- EXERCISE DATA -
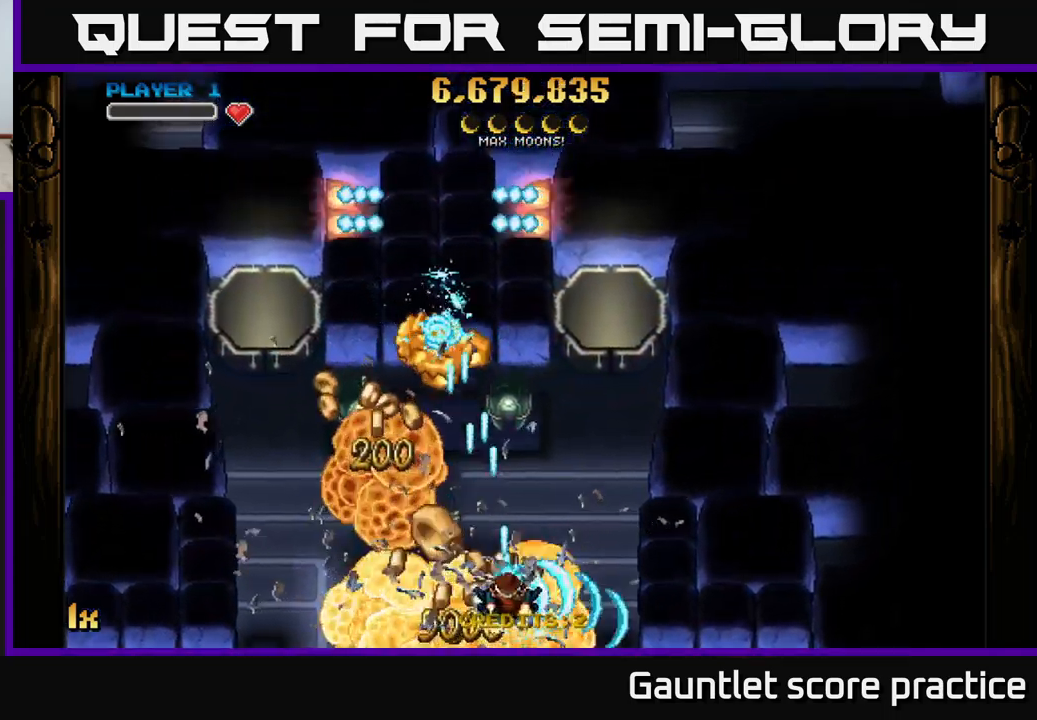
{"buttons": ["A"], "left_stick": "up-left", "events": [[117, "X", "up"], [217, "left_stick", "up-left"], [284, "X", "down"], [284, "left_stick", "left"], [400, "left_stick", "up-left"], [417, "X", "up"]]}
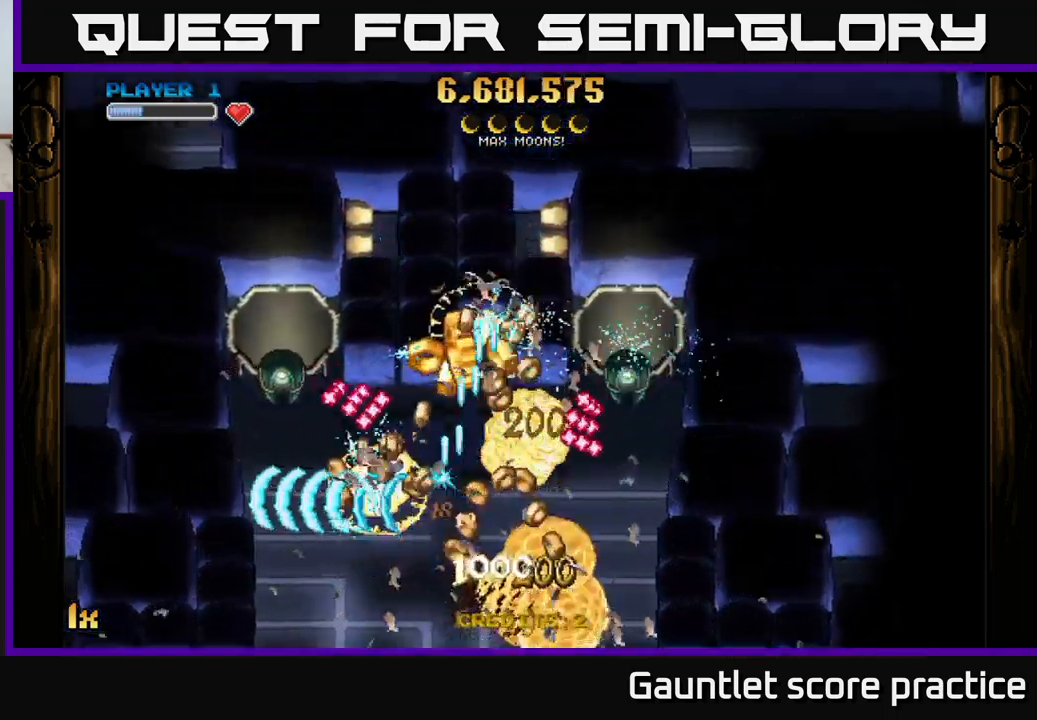
{"buttons": ["A", "L1"], "left_stick": "down-left", "events": [[117, "left_stick", "right"], [200, "left_stick", "up-right"], [417, "left_stick", "down-right"], [434, "L1", "down"], [467, "left_stick", "down-left"]]}
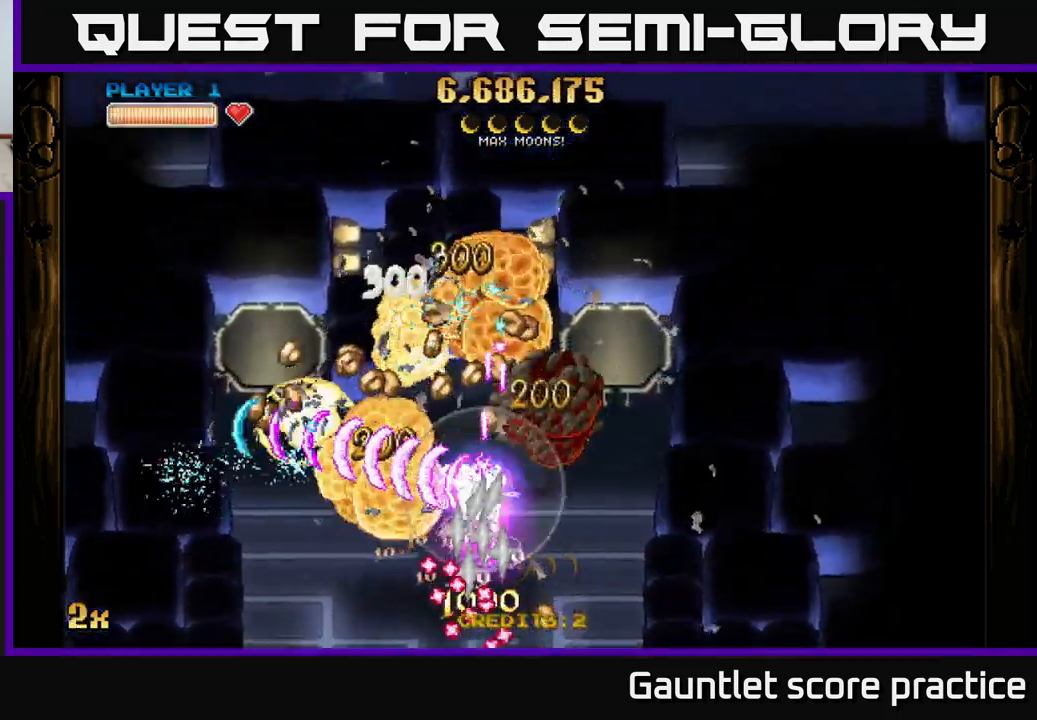
{"buttons": ["A"], "left_stick": "up-right", "events": [[50, "L1", "up"], [217, "left_stick", "down-right"], [317, "X", "down"], [334, "left_stick", "up-right"], [434, "X", "up"]]}
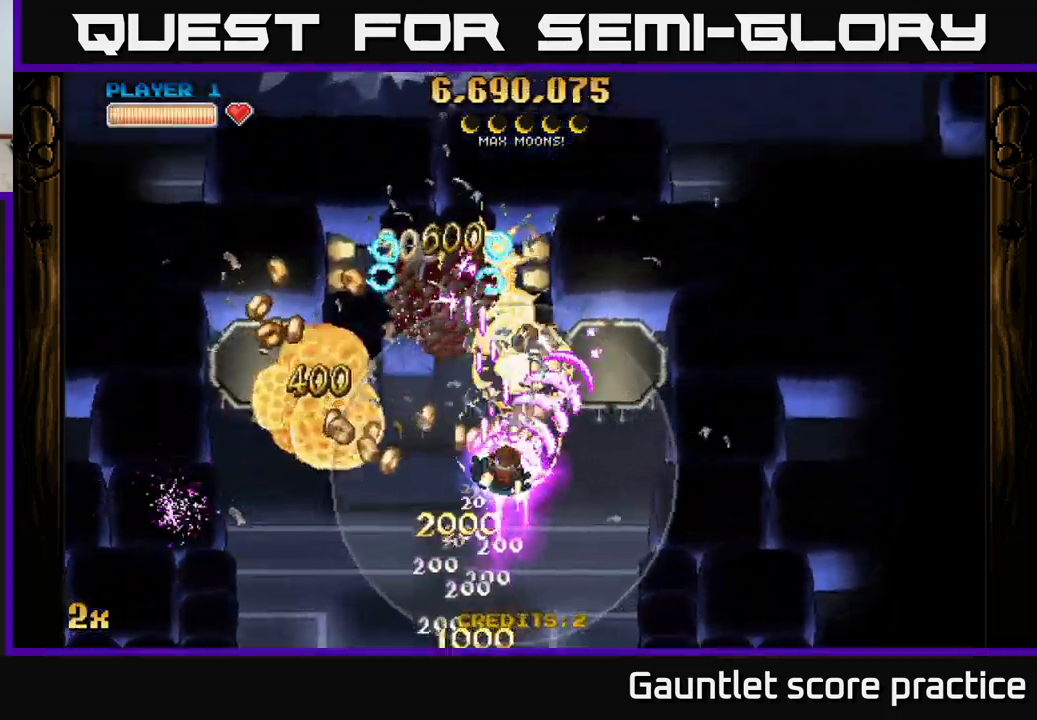
{"buttons": ["A"], "left_stick": "down-left", "events": [[217, "left_stick", "down"], [334, "left_stick", "down-left"]]}
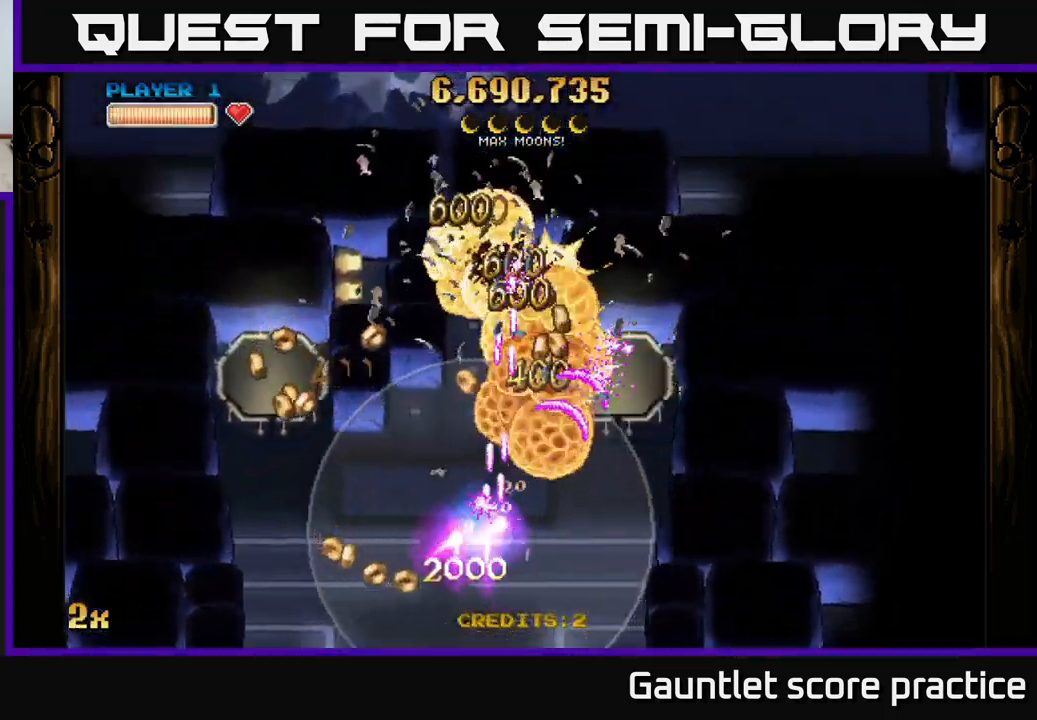
{"buttons": ["A"], "left_stick": "down-left", "events": [[100, "X", "down"], [117, "left_stick", "up-left"], [217, "X", "up"], [267, "A", "up"], [317, "A", "down"], [384, "left_stick", "down-left"]]}
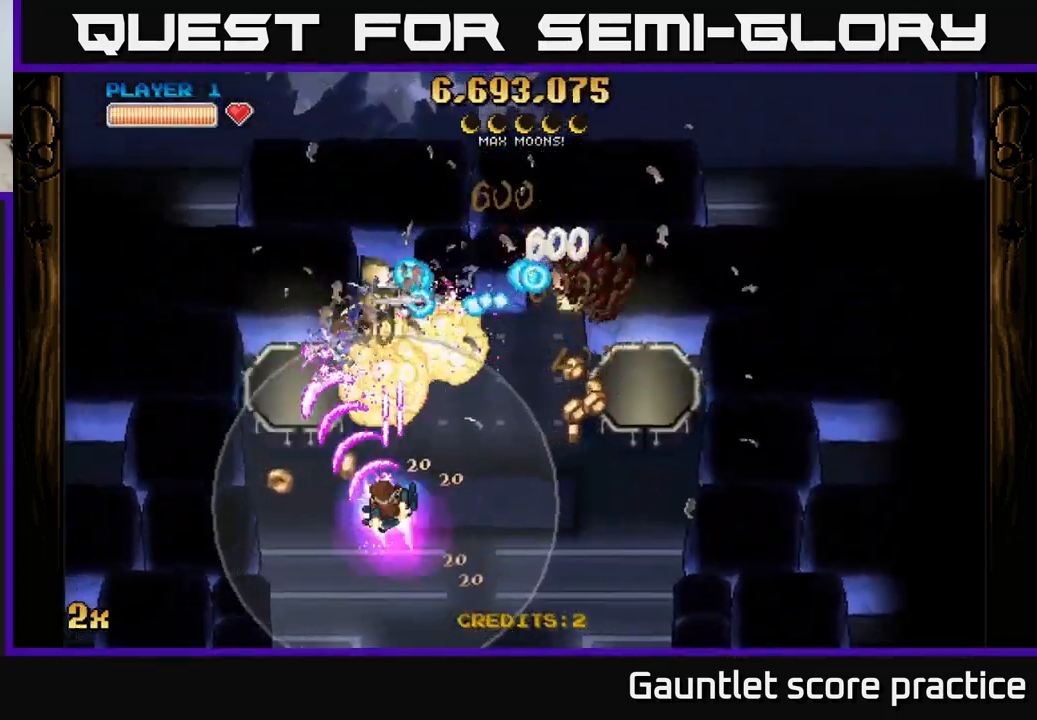
{"buttons": ["A"], "left_stick": "up", "events": [[167, "left_stick", "up-left"], [234, "left_stick", "up-right"], [317, "X", "down"], [434, "left_stick", "up"], [467, "X", "up"]]}
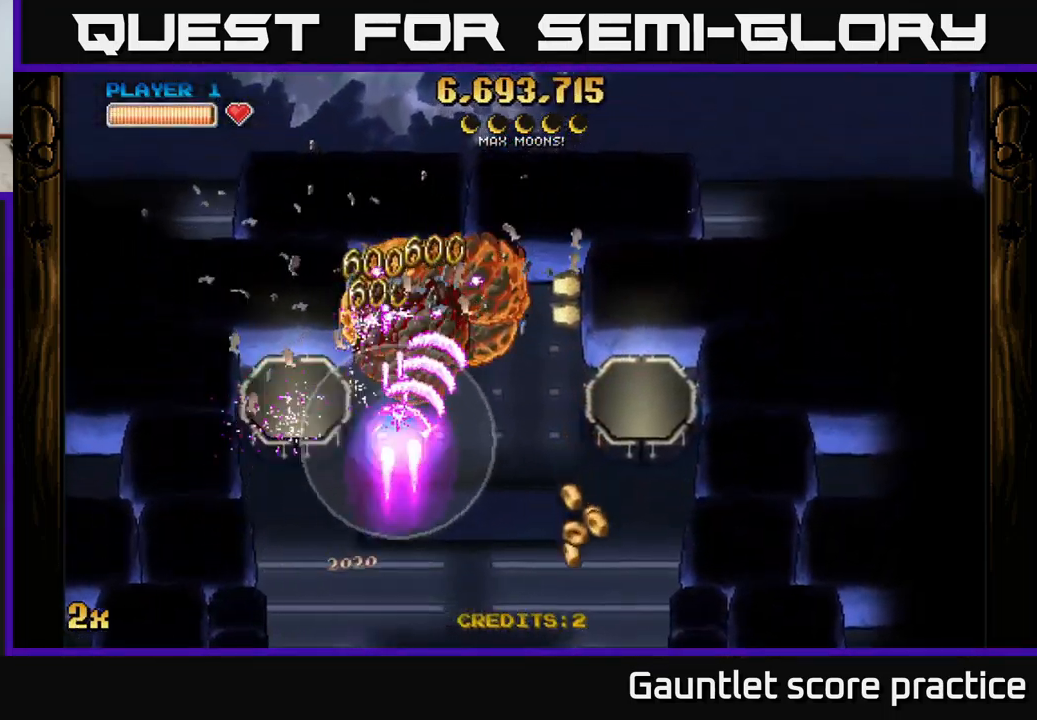
{"buttons": ["A"], "left_stick": "down-left", "events": [[50, "left_stick", "right"], [450, "left_stick", "down-left"]]}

- WHAT THIS TASK INVOLVES -
Write out each entry exactly, images excluded.

- SOLUTION BELOW -
{"buttons": ["A"], "left_stick": "up-left", "events": [[117, "X", "up"], [217, "left_stick", "up-left"], [284, "X", "down"], [284, "left_stick", "left"], [400, "left_stick", "up-left"], [417, "X", "up"]]}
{"buttons": ["A", "L1"], "left_stick": "down-left", "events": [[117, "left_stick", "right"], [200, "left_stick", "up-right"], [417, "left_stick", "down-right"], [434, "L1", "down"], [467, "left_stick", "down-left"]]}
{"buttons": ["A"], "left_stick": "up-right", "events": [[50, "L1", "up"], [217, "left_stick", "down-right"], [317, "X", "down"], [334, "left_stick", "up-right"], [434, "X", "up"]]}
{"buttons": ["A"], "left_stick": "down-left", "events": [[217, "left_stick", "down"], [334, "left_stick", "down-left"]]}
{"buttons": ["A"], "left_stick": "down-left", "events": [[100, "X", "down"], [117, "left_stick", "up-left"], [217, "X", "up"], [267, "A", "up"], [317, "A", "down"], [384, "left_stick", "down-left"]]}
{"buttons": ["A"], "left_stick": "up", "events": [[167, "left_stick", "up-left"], [234, "left_stick", "up-right"], [317, "X", "down"], [434, "left_stick", "up"], [467, "X", "up"]]}
{"buttons": ["A"], "left_stick": "down-left", "events": [[50, "left_stick", "right"], [450, "left_stick", "down-left"]]}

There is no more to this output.